WHAT YOU HAVE TO DO: Resume the blog post about summer ending, seen from the front porch, starting right after its last sentence.

Welcome to where I am, where my kitchen's always messy, a pot's (or a poet) always about to boil over, a dog is always begging to be fed. Drafts of poems on the counter. Windows filled with leaves. Wind. Clouds moving over the mountains. If you like poetry, books, and music--especially dog howls when a siren unwinds down the hill-- you'll like it here.


MY NEW AUTHOR'S SITE, KATHRYNSTRIPLINGBYER.COM, THAT I MYSELF SET UP THROUGH WEEBLY.COM, IS NOW UP. I HAD FUN CREATING THIS SITE AND WOULD RECOMMEND WEEBLY.COM TO ANYONE INTERESTED IN SETTING UP A WEBSITE. I INVITE YOU TO VISIT MY NEW SITE TO KEEP UP WITH EVENTS RELATED TO MY NEW BOOK.


MY NC POET LAUREATE BLOG, MY LAUREATE'S LASSO, WILL REMAIN UP AS AN ARCHIVE OF NC POETS, GRADES K-INFINITY! I INVITE YOU TO VISIT WHEN YOU FEEL THE NEED TO READ SOME GOOD POEMS.

VISIT MY NEW BLOG, MOUNTAIN WOMAN, WHERE YOU WILL FIND UPDATES ON WHAT'S HAPPENING IN MY KITCHEN, IN THE ENVIRONMENT, IN MY IMAGINATION, IN MY GARDEN, AND AMONG MY MOUNTAIN WOMEN FRIENDS.




Tuesday, September 1, 2009

END OF SUMMER

Yes, I know. The equinox hasn't happened yet. It's late summer, not the end of it. Still, on the first day of September, with our garden done for (only a handful of tomatoes this year) and the morning glories sagging, I am ready to bid summer adios and begin looking toward autumn.

 I said I'd start blogging again on the first of September, so I pick up my digital camera and walk out to the front porch.  Right here, where I am, I see summer departing.

What is the name of this bush? I ask every year around this time. The one with the pale to deep mauve plumes? Whatever it's named, I love it.




Light through leaves, unreachable
no-name light,
no-name fingers of blooming
beyond my holding on to them,
scattering their small blossoms
onto my hands,
cornmeal blooms,
but the color of rougepot
and my mother's favorite lipstick...


(Byron likes this bush, too. He poses for me, just long enough for me to capture what he knows will be a photo to add to my extensive Lord Byron collection.)



Does any image say summer's end as hauntingly as this one?





Or this one? All day outside my window I watch it. I think the wind is blowing hard till I realize it's the birds gobbling elderberries, whizzing around the bushes like electrons around the pulsing core.



Forget my poetic reveries. The students down below are cavorting and our dogs go chasing the sound. I call them back. Ace of Dogs stands by the goldenrod to watch their ascent. You can barely see Bro's white head and Byron's small black body in the shadows.

STORED DATA:
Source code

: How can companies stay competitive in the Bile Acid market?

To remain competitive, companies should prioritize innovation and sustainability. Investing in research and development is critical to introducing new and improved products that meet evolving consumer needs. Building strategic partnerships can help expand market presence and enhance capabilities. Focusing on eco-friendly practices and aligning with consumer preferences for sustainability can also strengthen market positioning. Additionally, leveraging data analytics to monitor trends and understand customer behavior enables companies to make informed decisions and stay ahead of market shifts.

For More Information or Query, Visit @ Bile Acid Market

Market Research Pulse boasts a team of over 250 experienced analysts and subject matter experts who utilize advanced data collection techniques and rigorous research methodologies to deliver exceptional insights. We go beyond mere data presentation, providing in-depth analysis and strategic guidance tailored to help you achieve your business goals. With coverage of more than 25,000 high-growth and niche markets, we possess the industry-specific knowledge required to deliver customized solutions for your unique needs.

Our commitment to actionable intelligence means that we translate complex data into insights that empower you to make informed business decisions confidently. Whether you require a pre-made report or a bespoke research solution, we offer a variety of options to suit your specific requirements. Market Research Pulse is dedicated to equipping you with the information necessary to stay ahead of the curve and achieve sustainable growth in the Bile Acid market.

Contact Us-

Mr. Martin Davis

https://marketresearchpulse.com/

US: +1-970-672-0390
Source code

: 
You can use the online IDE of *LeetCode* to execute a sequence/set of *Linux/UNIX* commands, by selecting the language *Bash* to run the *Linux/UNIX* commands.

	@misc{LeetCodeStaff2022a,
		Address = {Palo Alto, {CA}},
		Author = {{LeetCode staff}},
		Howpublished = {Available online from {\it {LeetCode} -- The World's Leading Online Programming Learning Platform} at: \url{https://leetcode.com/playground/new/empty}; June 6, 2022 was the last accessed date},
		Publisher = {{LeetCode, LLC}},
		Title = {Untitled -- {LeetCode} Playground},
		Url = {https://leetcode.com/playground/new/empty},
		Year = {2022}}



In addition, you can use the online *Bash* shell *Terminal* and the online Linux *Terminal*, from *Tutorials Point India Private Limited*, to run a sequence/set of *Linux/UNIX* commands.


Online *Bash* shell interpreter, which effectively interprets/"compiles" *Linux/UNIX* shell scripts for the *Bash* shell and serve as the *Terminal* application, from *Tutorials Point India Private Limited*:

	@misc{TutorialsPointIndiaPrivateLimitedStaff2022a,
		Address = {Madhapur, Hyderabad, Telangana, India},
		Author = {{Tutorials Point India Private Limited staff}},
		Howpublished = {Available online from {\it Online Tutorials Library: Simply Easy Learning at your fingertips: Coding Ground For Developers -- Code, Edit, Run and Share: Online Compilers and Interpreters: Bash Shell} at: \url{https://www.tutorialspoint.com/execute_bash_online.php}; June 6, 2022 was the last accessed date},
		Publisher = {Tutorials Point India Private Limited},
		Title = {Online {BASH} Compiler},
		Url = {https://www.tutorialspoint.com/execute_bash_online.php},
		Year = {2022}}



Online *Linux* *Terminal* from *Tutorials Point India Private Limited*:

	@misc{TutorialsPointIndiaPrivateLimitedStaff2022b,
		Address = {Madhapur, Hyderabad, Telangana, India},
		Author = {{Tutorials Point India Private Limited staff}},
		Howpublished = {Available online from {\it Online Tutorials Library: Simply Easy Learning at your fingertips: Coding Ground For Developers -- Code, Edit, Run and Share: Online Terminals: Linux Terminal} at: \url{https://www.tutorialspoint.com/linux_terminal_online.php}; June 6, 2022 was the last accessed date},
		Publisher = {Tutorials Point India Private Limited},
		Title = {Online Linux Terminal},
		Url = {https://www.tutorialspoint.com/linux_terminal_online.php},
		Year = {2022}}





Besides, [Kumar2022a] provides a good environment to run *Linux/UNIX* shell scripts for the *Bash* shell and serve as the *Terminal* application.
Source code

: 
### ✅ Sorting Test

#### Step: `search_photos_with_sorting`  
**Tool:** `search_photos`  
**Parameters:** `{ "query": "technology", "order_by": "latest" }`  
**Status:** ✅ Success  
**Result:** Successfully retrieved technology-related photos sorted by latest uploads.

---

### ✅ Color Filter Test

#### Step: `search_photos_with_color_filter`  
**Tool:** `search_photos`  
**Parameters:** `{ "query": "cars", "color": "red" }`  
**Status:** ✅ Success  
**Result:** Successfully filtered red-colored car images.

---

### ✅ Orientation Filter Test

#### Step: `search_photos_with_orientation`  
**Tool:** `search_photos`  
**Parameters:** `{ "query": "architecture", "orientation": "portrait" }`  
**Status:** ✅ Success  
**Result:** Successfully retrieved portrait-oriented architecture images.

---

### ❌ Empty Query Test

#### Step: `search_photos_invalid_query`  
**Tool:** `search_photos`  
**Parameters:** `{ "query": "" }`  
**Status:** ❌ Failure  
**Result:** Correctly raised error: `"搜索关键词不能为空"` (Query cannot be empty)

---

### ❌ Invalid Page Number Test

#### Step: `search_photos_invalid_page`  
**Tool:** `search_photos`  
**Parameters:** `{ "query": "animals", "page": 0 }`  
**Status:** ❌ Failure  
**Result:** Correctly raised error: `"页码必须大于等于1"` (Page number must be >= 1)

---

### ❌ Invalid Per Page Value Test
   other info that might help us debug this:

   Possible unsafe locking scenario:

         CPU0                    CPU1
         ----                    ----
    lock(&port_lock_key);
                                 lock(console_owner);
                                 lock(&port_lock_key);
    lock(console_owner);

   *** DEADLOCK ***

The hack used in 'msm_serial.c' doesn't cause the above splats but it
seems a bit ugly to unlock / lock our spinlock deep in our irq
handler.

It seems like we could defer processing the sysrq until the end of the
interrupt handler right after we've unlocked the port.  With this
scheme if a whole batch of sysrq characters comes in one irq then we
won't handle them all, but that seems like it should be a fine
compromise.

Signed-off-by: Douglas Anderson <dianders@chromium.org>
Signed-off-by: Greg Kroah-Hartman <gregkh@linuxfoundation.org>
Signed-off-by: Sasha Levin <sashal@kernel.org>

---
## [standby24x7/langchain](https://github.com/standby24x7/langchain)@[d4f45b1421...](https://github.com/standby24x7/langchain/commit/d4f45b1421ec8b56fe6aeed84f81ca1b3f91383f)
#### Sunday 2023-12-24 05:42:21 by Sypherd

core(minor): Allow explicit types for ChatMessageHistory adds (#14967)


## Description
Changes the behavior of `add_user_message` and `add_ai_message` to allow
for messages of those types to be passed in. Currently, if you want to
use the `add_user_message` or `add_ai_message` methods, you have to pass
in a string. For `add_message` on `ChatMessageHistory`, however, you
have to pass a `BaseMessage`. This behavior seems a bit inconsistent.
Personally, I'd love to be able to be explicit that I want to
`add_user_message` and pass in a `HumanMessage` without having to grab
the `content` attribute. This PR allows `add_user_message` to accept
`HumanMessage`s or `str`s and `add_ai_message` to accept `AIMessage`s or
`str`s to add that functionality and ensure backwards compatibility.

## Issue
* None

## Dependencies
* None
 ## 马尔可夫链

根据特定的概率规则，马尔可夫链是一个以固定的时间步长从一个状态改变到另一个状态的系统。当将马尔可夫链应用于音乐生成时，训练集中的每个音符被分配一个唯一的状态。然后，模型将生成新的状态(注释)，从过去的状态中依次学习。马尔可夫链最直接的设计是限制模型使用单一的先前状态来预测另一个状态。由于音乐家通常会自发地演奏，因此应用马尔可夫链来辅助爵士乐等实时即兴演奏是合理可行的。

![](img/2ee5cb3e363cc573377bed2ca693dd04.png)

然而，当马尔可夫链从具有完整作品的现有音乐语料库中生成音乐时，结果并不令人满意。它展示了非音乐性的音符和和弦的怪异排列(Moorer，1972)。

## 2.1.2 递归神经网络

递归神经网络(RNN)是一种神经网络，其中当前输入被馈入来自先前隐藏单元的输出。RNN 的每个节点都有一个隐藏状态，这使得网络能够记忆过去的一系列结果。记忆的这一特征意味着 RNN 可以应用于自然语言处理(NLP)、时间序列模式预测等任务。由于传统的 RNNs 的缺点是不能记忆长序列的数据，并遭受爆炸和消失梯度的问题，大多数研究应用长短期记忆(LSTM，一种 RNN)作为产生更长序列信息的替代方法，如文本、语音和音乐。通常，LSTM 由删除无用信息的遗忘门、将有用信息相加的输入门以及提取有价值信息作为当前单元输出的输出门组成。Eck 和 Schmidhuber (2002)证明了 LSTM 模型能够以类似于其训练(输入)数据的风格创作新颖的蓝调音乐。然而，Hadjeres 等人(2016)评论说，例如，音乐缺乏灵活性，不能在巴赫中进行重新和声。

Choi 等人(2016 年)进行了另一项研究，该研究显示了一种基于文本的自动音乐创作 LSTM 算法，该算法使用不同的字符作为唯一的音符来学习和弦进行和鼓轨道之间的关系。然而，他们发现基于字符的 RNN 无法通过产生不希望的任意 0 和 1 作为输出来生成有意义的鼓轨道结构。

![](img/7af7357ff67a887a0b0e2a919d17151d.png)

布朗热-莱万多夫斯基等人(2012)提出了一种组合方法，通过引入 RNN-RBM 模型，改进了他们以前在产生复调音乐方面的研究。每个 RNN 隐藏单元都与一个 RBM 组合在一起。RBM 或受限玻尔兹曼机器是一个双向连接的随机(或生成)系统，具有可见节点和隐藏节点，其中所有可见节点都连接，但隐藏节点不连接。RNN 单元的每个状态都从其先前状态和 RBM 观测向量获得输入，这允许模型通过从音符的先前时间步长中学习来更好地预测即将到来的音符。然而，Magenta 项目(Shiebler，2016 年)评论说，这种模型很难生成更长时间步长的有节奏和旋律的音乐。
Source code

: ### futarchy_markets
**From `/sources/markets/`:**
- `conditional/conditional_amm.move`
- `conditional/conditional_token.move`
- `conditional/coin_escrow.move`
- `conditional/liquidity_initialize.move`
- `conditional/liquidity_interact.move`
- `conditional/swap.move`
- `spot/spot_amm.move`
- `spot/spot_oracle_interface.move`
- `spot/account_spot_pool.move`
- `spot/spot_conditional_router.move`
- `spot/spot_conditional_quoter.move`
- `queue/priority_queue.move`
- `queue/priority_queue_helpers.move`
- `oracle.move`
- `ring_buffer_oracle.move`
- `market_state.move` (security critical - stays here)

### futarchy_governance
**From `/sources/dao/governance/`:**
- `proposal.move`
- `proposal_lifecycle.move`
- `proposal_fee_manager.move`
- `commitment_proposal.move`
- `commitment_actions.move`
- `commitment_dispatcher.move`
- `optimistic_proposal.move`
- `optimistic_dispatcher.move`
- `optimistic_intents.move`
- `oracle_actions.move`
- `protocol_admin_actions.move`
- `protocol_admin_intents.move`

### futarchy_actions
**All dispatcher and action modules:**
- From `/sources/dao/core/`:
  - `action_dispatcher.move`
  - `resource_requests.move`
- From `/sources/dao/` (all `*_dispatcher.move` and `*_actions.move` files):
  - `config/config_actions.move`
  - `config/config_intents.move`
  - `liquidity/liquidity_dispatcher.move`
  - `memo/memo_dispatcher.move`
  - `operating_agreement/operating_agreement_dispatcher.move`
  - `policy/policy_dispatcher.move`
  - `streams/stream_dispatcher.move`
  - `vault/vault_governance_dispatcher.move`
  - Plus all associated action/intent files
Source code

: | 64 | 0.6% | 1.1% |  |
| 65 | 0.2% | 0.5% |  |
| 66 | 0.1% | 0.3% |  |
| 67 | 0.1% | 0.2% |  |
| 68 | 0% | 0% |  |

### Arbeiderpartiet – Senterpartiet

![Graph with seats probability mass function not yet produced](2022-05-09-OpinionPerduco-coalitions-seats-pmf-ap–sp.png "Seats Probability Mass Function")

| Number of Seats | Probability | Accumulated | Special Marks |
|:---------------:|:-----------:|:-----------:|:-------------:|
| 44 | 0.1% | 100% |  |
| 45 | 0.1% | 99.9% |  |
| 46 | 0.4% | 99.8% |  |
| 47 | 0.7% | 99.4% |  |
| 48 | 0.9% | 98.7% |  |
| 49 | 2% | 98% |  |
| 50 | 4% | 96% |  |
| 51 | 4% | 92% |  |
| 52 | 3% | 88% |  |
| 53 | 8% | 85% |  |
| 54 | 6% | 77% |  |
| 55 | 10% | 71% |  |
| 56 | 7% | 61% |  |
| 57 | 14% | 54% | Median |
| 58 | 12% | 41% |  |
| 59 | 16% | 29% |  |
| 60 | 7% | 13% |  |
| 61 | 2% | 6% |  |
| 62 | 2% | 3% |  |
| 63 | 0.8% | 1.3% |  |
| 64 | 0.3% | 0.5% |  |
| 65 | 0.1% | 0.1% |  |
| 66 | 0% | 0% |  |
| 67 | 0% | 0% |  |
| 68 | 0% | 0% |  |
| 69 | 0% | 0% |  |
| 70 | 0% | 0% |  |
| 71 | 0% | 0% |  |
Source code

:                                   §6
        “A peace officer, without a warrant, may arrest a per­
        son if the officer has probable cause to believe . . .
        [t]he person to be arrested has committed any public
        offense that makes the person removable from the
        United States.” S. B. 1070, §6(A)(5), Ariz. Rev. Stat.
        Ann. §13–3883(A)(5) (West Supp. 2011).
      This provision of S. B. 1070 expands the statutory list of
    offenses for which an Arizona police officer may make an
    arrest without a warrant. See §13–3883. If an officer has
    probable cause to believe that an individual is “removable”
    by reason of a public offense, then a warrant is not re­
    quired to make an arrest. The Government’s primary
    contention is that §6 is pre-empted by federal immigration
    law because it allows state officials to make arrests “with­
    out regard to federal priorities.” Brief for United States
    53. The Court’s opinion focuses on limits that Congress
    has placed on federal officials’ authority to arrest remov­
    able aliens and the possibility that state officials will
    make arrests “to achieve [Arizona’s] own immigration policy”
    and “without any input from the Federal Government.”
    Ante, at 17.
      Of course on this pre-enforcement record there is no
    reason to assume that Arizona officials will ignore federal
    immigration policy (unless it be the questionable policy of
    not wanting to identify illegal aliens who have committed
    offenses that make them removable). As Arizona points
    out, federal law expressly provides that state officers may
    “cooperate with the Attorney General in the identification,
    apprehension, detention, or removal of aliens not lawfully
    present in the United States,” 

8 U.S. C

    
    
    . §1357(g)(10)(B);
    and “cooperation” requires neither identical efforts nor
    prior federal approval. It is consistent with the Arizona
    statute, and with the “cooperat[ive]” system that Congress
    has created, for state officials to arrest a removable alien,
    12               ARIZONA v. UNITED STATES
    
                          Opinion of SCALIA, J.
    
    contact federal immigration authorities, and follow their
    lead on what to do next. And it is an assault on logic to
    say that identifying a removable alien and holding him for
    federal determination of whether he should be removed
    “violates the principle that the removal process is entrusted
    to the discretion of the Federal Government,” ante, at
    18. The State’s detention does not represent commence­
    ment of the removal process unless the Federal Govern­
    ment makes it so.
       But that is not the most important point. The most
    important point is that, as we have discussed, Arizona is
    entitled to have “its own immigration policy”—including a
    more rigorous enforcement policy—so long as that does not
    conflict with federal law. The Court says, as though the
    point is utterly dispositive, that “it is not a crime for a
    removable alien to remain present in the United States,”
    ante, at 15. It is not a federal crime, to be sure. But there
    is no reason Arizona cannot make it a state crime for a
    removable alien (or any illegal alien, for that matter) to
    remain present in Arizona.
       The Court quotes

REPLY TO THE EXERCISE:
Here come Bro and Byron into view.



Well, what's a poetic-looking mauve plumed bush to a dog, anyway? Bro makes good use of it.


6 comments:

Vicki Lane said...

Glad to see you back, K! Beautiful no-name bush -- I haven't a clue as to what it's called. And I too am ready to tear up the old blighted maters and plow under the cornstalks and feed the buggy broccoli to the chickens.

The cool air lies like a blessing on my skin!

My Carolina Kitchen said...

Welcome back; we missed you. I don't know the name of the bush either and I used to be a Master Gardener way back when (in what feels like another life and in another state). Our tomatoes didn't produce well this summer either - guess it was all of the rain. I'll miss summer. It's my favorite time of the year.
Sam

Julie said...

Oh, so beautiful. I hope someone comes along with a name for the bush, because I want one! The Bro picture cracked me up. Welcome back. It's so nice to read your lovely words.

Newt said...

Kay I have heard it called "Fire on the Mountain" and someone said it is in the botanical family of polygonaceae. It is beautiful at this time of year but it is a true pest. You do not want this plant, because the name comes from poly (many) gonum (seed) and it spreads like kudzu. I tore up my tomatoes vines and tried to burn them. Tomatoes don't take to fire except in pans. Our garden is mostly gone too except for beets, sweet potatoes and okra. Pulled up the corn, most of the squash and planted some fall lettuce, spinach, cabbage and broccoli. I was almost buried with food this year except for tomatoes which blighted worse than ever before.

Kathryn Stripling Byer said...

Hi Newt, how sad that this is an invasive. We've had it for years. I don't think Jim will want to do away with it! Yes, blight was bad this year.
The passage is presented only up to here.